Accadono in un climax inarrestabile: il favore, la chiusura di un occhio, il mancato provvedimento, la commistione tra l’imprenditore mafioso e l’uomo dell’amministrazione, l’uomo politico, e così via innescando meccanismi sempre più grandi e dannosi per singole persone e soprattutto per un’intera comunità costituita sui valori dell’antifascismo e della democrazia.

Questa pericolosa commistione è una dittatura degli affari criminali sulla macchina statale e la mafia non è democratica, non lo è mai stata: favorisce alcuni piuttosto che altri, da a manciari a qualcuno piuttosto che a un altro, si sostituisce alla burocrazia costringendo alla propria “protezione”.

Fu una domanda inevasa di sgombero della via D’Amelio dalle autovetture, rimasta ignorata per i venti giorni precedenti all’attentato, a consentire che quella Fiat 126 esplodesse proprio davanti a Borsellino. Una pratica non sbrigata su indicazione, un favore mafioso, un accordo ad alti livelli rimasto nell’ombra, come quei “mandanti occulti” che ancora oggi si cercano parlando di trattativa Stato-Mafia, mandanti che potrebbero essere nessun’altro che i soggetti (pubblici e privati) danneggiati dal fascicolo “mafia e appalti” su cui aveva indagato il giudice Borsellino.
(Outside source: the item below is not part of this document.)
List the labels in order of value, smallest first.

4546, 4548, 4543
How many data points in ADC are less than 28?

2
Che cosa è questa “mafia”? È un comportamento scorretto e sovversivo rispetto all’ordinamento democratico dello Stato. Ed è un’idea che si distrugge con un altro pensiero, altrettanto forte: la cultura della legalità. Fin quando quest’ultima non sarà più conveniente – per se stessi, per la comunità, per le proprie tasche, per il futuro dei propri figli – la mafia non si potrà sconfiggere. Non si tratta di un mito (come affermavano “acute” analisi del passato in cui «la mafia non esiste») e non si tratta propriamente e solamente di un nemico fisico: evasione fiscale e corruzione fanno andare i colpevoli in carcere – quando va bene – ma il nemico più grande, il pensiero mafioso, la collusione, rimangono a piede libero.
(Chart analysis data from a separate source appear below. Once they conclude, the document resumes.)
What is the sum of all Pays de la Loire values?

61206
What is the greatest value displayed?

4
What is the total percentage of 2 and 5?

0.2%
Il profitto miete vittime anche in Sicilia. Il dio denaro attrae l’uomo e lo rende artefice di sopraffazione e di indebito vantaggio sull’altro, a tutti i costi, anche se a morire devono essere persone che invece remano contro questa corrente di ingiustizia e avidità. È anche per questo motivo che la mafia è un’idea difficile da sconfiggere: supera gli ostacoli burocratici, amministrativi, morali, umani. Viene inoltre confusa per il latitante di turno, mafia che fugge e vive per scantinati, additata erroneamente come la causa dell’arretratezza economica siciliana – un facile scaricabarile politico questo – o data per sconfitta, grazie a un clamoroso abbaglio storico, durante il Fascismo.
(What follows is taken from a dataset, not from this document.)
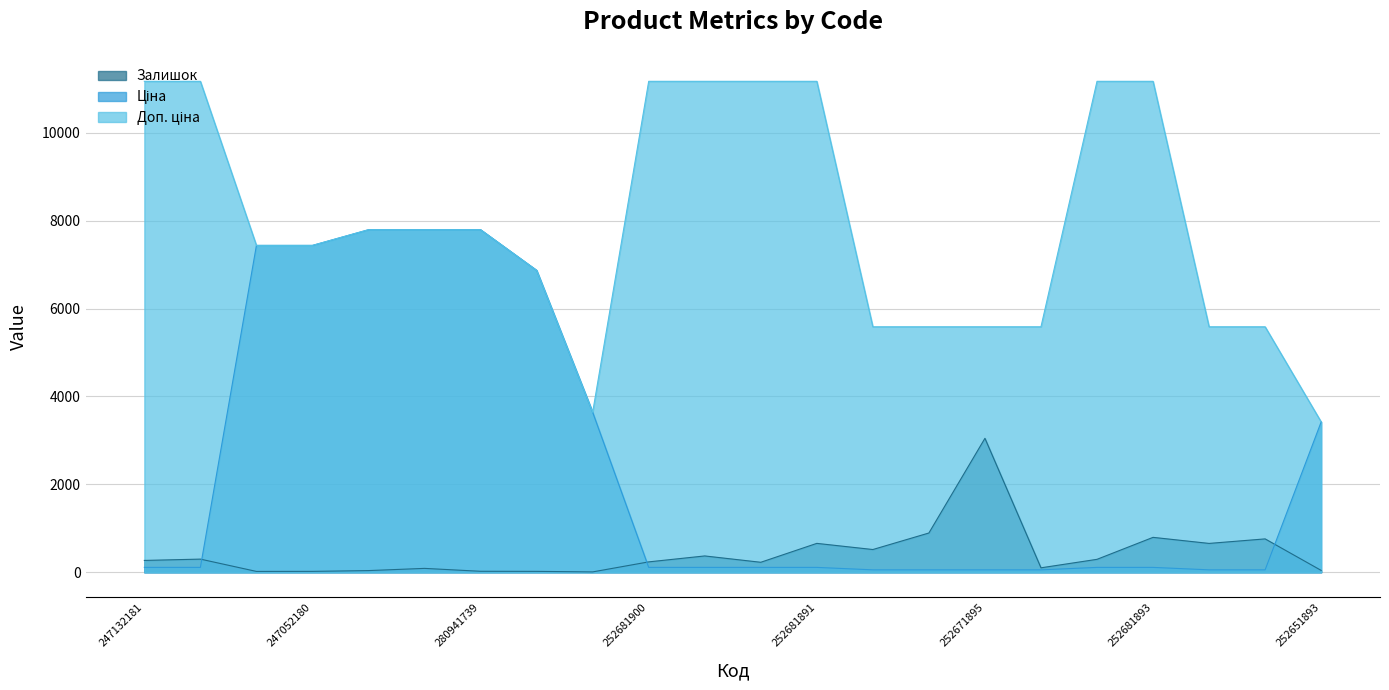

At how many categories does at least one series exceed 2731?

22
La mafia è corruzione, collusione, favoreggiamento, contrabbando, estorsione, violenza fisica e psicologica. Era siciliana, ma come tutte le aziende più floride, si è globalizzata. Paolo, insieme a tutti gli innumerevoli uomini di legalità caduti – e tutti coloro che la combattono, siano essi comuni cittadini o personalità delle istituzioni – devono ancora vincere la sfida più grande: convincere che rispettare la legge conviene. E per farlo servono tante azioni concrete, a partire dalla dimostrazione che i corrotti pagano e la pagano cara; non solo i “miti” dai soprannomi curiosi, o i boss da telefilm sparatutto, sono gli obiettivi della caccia alla mafia.

La memoria, le icone della legalità sono piccoli tasselli del complesso processo di riconquista della società, soprattutto quella che vive più in periferia e che è più facile da attirare nel facile profitto sotto il controllo mafioso. La Sicilia sarà malinconica e diffidente, ma non è immobile. Come ogni regione di uno stato unitario, non deve essere abbandonata a se stessa o relegata a miti e tradizioni ammuffite che la isolano e la rendono più isola di quanto già sia.